**Excerpt**

····················

Contact: Karen Hershey
(609) 984-1795

 

NEW JERSEY ISSUES EXPANDED FISH CONSUMPTION ADVISORIES

(05/103) TRENTON -- The Department of Environmental Protection (DEP) and the Department of Health and Senior Services (DHSS) today issued revised fish consumption advisories based on recent data showing elevated levels of PCBs and mercury contamination in fish samples taken from New Jersey's Passaic Region.

"New Jersey has a good reputation for fishing with a first rate hatchery and stocking program and more than 4,000 acres of protected open space for freshwater fishing," said DEP Commissioner Bradley M. Campbell. "These new advisories allow families to make informed decisions about the types and amounts of fish that are good for their diet."

The updated advisories were prompted by the results of a DEP-commissioned study by the Academy of Natural Sciences completed in 2004. The results reconfirmed that mercury and PCB concentrations in fish taken from the Passaic Region exceed advisory trigger levels, and that existing advisories need to be expanded in order to provide the appropriate level of warning and guidance for fish consumption.

"Fish is an important part of a healthy, well balanced diet," said Health and Senior Services Commissioner Fred M. Jacobs, M.D., J.D. "But it's important to choose your fish wisely and take steps to reduce your exposure to environmental contaminants such as mercury and PCBs."

····················

**Data under study**
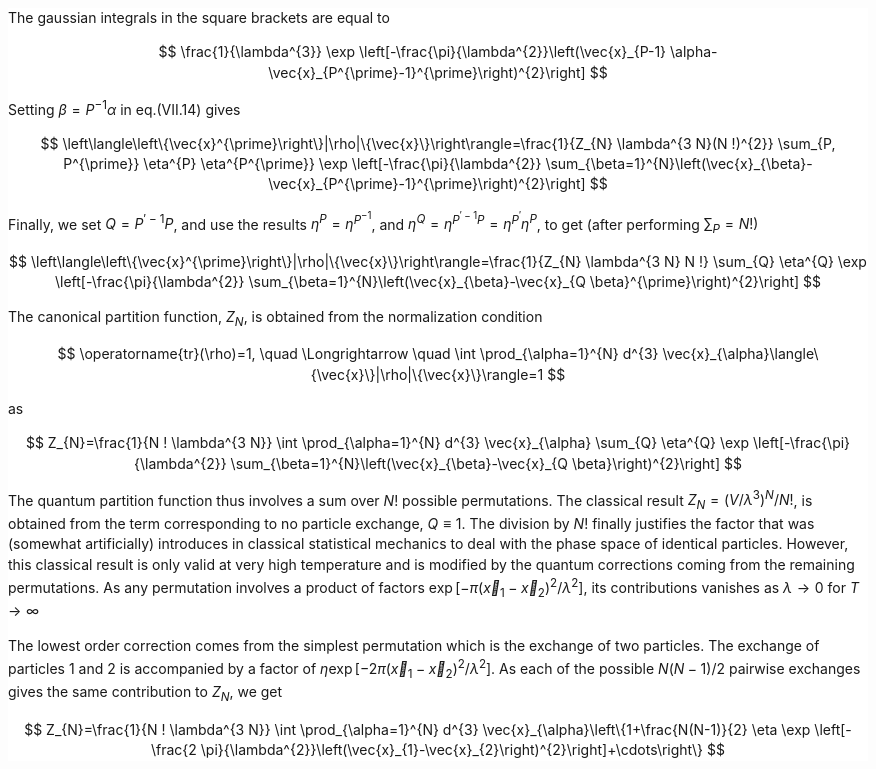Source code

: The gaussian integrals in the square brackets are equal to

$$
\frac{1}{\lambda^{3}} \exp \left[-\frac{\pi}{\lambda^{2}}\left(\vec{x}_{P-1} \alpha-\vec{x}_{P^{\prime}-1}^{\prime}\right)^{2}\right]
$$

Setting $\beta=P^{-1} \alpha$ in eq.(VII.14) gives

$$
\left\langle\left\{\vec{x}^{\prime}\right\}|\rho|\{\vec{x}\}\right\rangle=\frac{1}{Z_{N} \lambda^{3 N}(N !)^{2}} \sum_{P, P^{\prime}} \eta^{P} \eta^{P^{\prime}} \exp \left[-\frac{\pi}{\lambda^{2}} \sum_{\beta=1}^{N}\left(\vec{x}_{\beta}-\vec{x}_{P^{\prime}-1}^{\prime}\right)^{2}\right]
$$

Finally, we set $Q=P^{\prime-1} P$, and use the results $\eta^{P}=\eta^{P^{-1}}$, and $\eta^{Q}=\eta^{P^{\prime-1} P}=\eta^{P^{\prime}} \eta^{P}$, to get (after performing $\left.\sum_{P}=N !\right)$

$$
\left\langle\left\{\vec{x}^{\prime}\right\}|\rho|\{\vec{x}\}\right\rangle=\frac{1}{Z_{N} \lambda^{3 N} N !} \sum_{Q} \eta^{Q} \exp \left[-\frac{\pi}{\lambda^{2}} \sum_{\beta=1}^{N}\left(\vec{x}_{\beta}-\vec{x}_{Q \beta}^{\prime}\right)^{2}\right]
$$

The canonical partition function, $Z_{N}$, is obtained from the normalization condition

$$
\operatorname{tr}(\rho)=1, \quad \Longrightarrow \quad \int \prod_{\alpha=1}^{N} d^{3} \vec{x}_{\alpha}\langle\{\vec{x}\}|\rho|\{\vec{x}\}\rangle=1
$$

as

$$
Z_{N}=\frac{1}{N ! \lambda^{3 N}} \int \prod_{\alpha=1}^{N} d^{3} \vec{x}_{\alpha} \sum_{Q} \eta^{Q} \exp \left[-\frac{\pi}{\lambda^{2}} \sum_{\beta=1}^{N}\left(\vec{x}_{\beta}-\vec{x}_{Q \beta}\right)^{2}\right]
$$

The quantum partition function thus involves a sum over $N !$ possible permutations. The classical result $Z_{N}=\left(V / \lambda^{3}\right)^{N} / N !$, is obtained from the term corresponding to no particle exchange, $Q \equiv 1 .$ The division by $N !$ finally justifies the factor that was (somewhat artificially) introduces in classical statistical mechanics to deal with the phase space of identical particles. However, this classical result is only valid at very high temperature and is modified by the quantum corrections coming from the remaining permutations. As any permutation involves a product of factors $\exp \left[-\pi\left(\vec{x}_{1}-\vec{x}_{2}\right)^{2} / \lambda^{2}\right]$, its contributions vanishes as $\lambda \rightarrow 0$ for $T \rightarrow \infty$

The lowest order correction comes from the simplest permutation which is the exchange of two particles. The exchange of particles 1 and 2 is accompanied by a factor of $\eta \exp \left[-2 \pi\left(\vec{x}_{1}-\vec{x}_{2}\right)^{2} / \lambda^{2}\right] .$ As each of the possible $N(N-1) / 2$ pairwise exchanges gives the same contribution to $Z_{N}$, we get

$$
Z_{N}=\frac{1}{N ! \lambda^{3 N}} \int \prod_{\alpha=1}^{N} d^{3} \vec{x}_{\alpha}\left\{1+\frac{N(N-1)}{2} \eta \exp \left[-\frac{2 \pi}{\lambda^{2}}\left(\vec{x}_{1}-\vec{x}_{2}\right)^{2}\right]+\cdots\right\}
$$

····················

**Brief 1**
Summarize the excerpt on New Jersey's fish consumption advisories in two sentences.
**Brief 2**
Rewrite the entries from their first line through the line containing "in eq.(VII.14) gives", replacing "Setting" with "Putting" and changing nothing else. Leave the pictures out of your answer.

**Answer 1**
New Jersey's Department of Environmental Protection and Department of Health and Senior Services issued revised fish consumption advisories after recent data showed elevated PCB and mercury levels in fish sampled from the Passaic Region. A 2004 study that DEP commissioned from the Academy of Natural Sciences prompted the update by reconfirming that these concentrations exceed advisory trigger levels, and officials said the advisories let families make informed decisions about the types and amounts of fish they eat.

**Answer 2**
Source code

: The gaussian integrals in the square brackets are equal to

$$
\frac{1}{\lambda^{3}} \exp \left[-\frac{\pi}{\lambda^{2}}\left(\vec{x}_{P-1} \alpha-\vec{x}_{P^{\prime}-1}^{\prime}\right)^{2}\right]
$$

Putting $\beta=P^{-1} \alpha$ in eq.(VII.14) gives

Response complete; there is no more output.